Riprendendo una frase dal film l’Arte di Vincere, perchè è la cosa che più si adatta a commentare le sue parole: “Come si fa a non essere romantici con il tatuaggio”.
Gli chiedo quanto conti vincere, visto che so quanti premi ha vinto nella sua carriera.
“Si, ho vinto tanti premi e ho avuto tanti riconoscimenti, ma il risultato a cui tengo di più è stato un terzo posto a Londra.
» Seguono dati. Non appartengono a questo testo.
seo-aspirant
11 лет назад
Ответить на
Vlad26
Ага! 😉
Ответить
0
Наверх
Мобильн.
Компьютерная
Ci sono rimasto male a non aver vinto, ma ho sempre molto rispetto di chi è stato più bravo di me e soprattutto che mi spinge a voler lottare per migliorarmi ancora e ancora e ancora.”
Laureato in architettura, con un padre antiquario e una madre insegnante, Giovanni è un’anomalia del sistema, che mostra quanto possa valere un’estrazione classica in una professione riconosciuta sempre troppo poco rispetto al valore significativo che ha nella nostra società.
Chiudo con questa frase: Mostrami i tatuaggi e ti dirò chi sei!